→ **Data below**

===

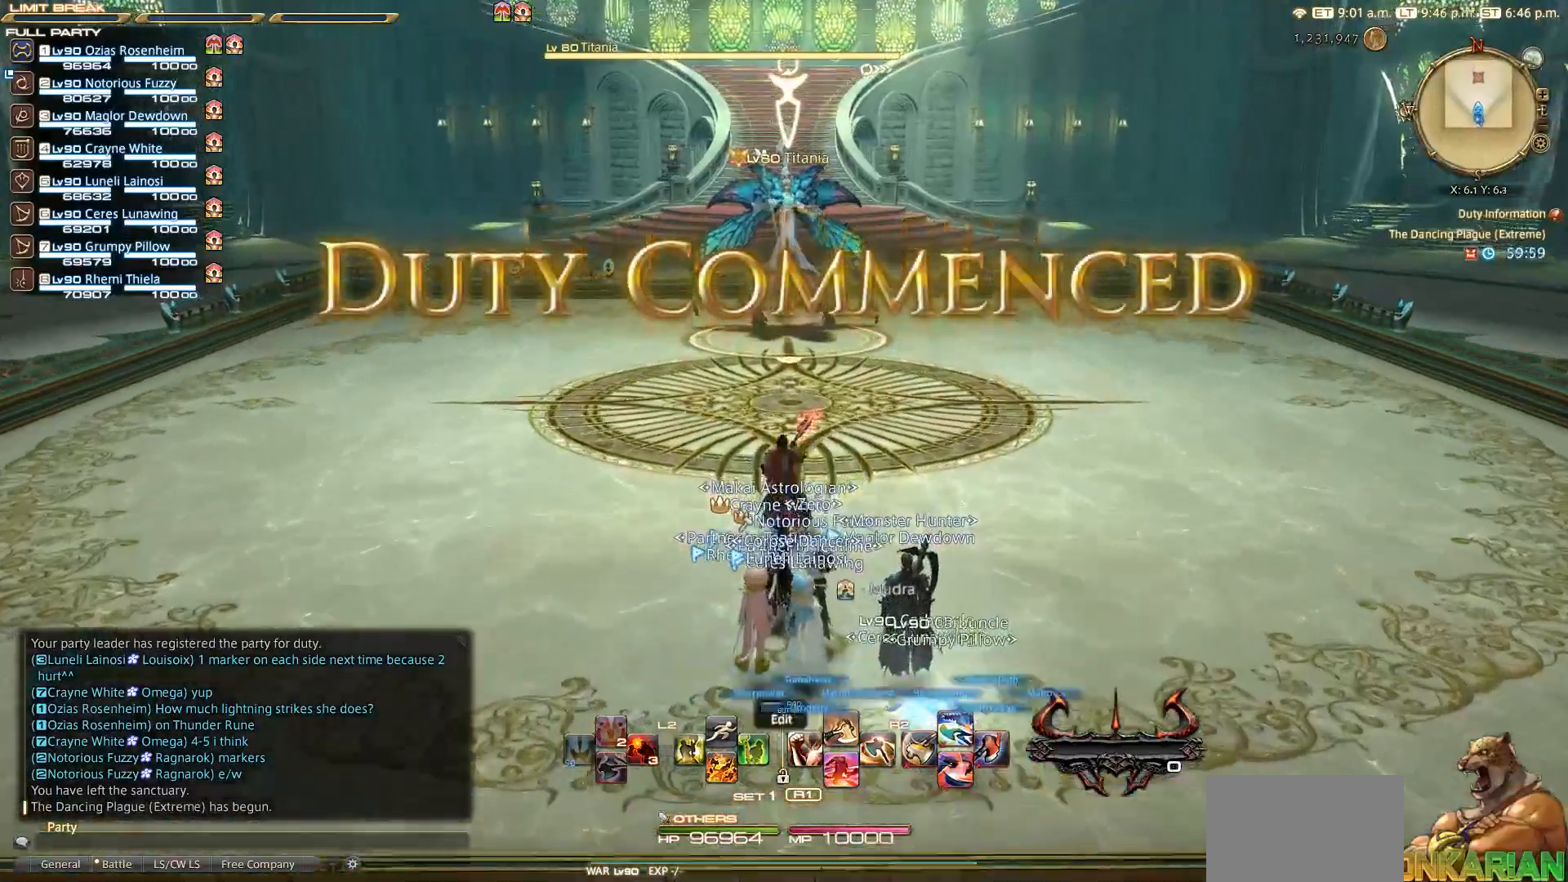
{"buttons": ["R2"], "left_stick": "up", "right_stick": "down", "events": [[50, "R2", "down"]]}
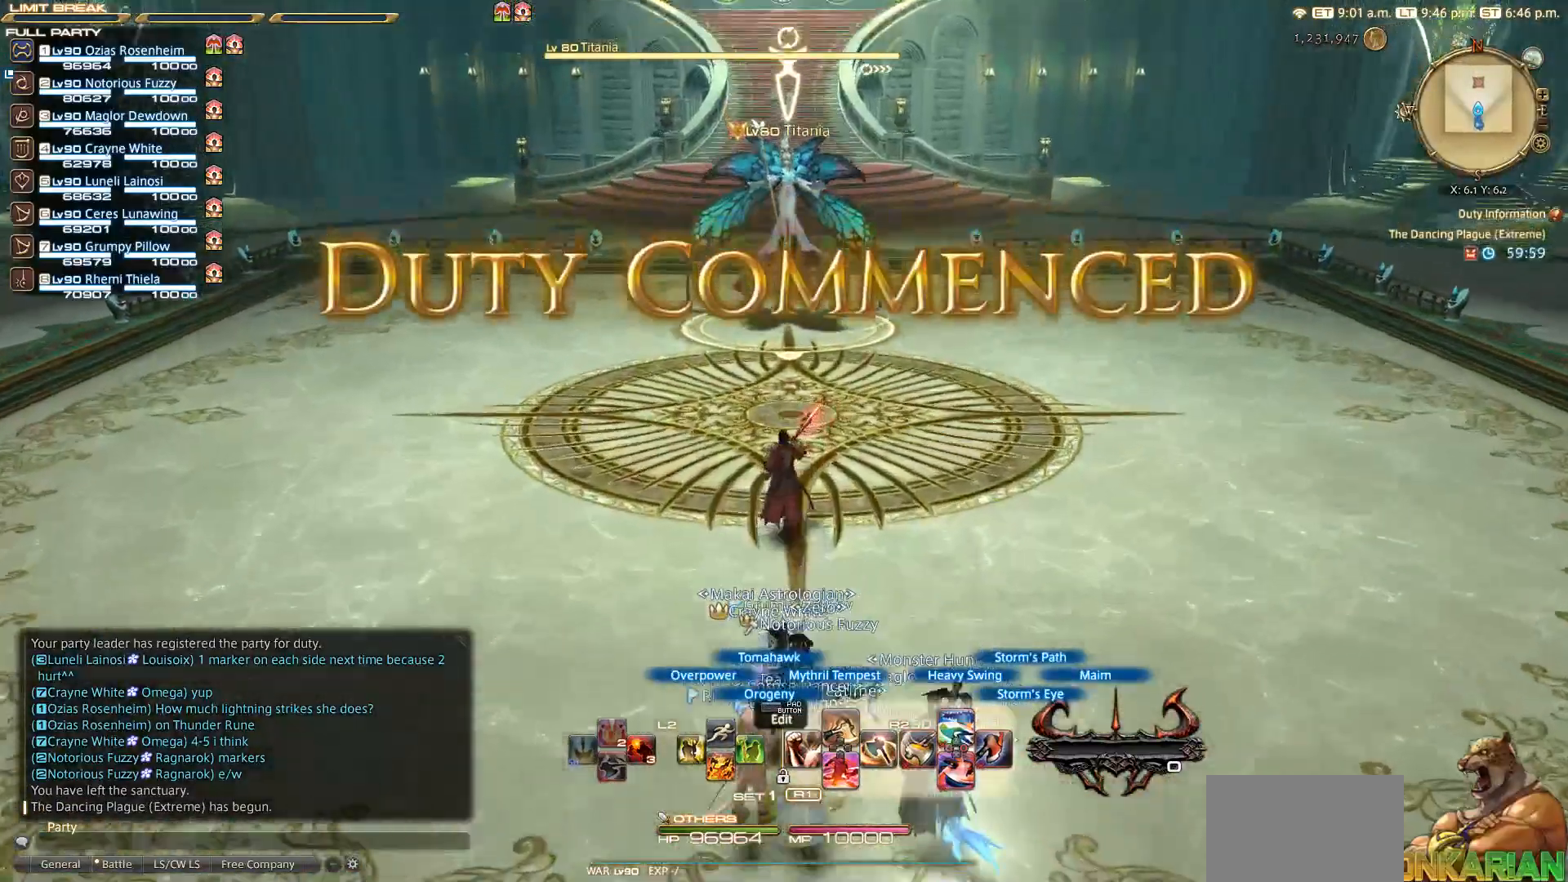
{"buttons": ["R2", "DPAD_UP"], "left_stick": "up", "right_stick": "center", "events": [[67, "DPAD_UP", "down"], [483, "right_stick", "center"]]}
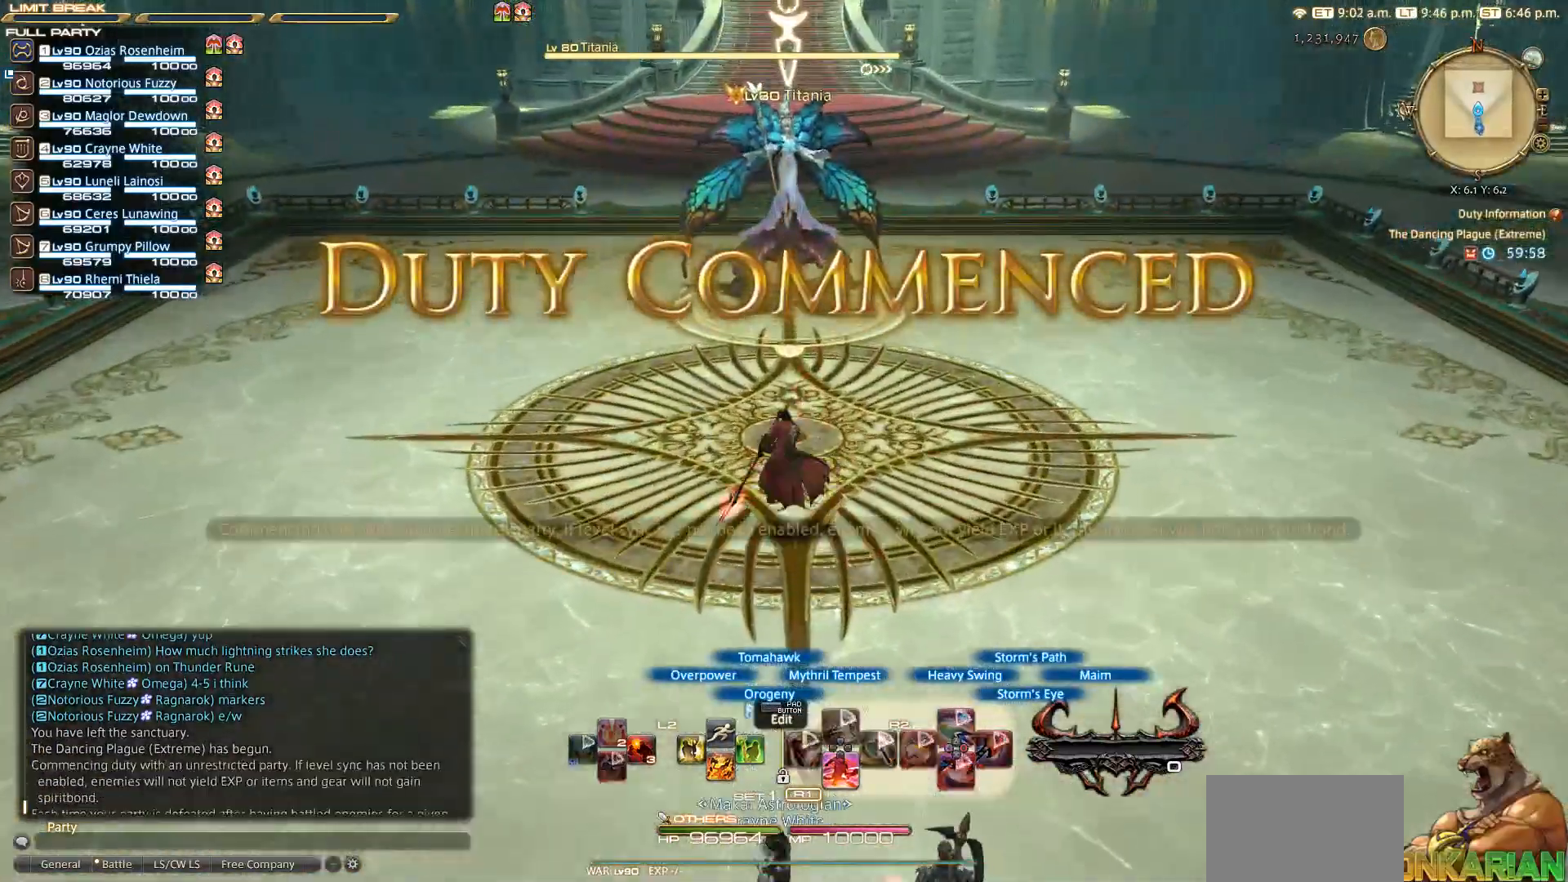
{"buttons": ["R2"], "left_stick": "up", "right_stick": "center", "events": [[17, "DPAD_UP", "up"], [417, "SQUARE", "down"], [500, "SQUARE", "up"]]}
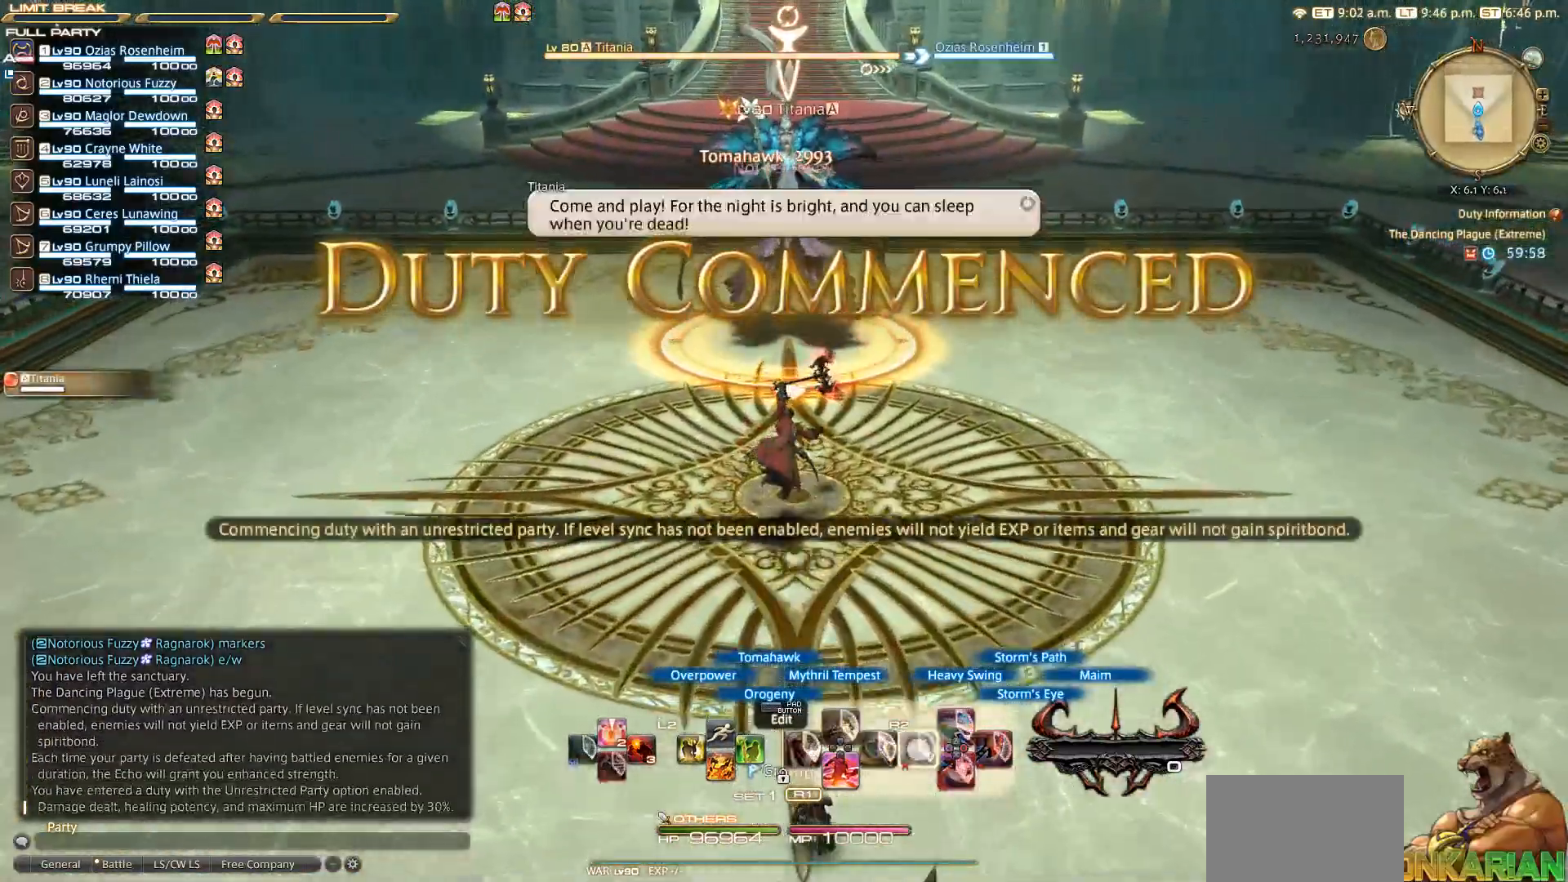
{"buttons": ["R2"], "left_stick": "up", "right_stick": "center"}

===

→ **The task**
Return only the number of lines above that include the word "down".

→ **Worked solution**
3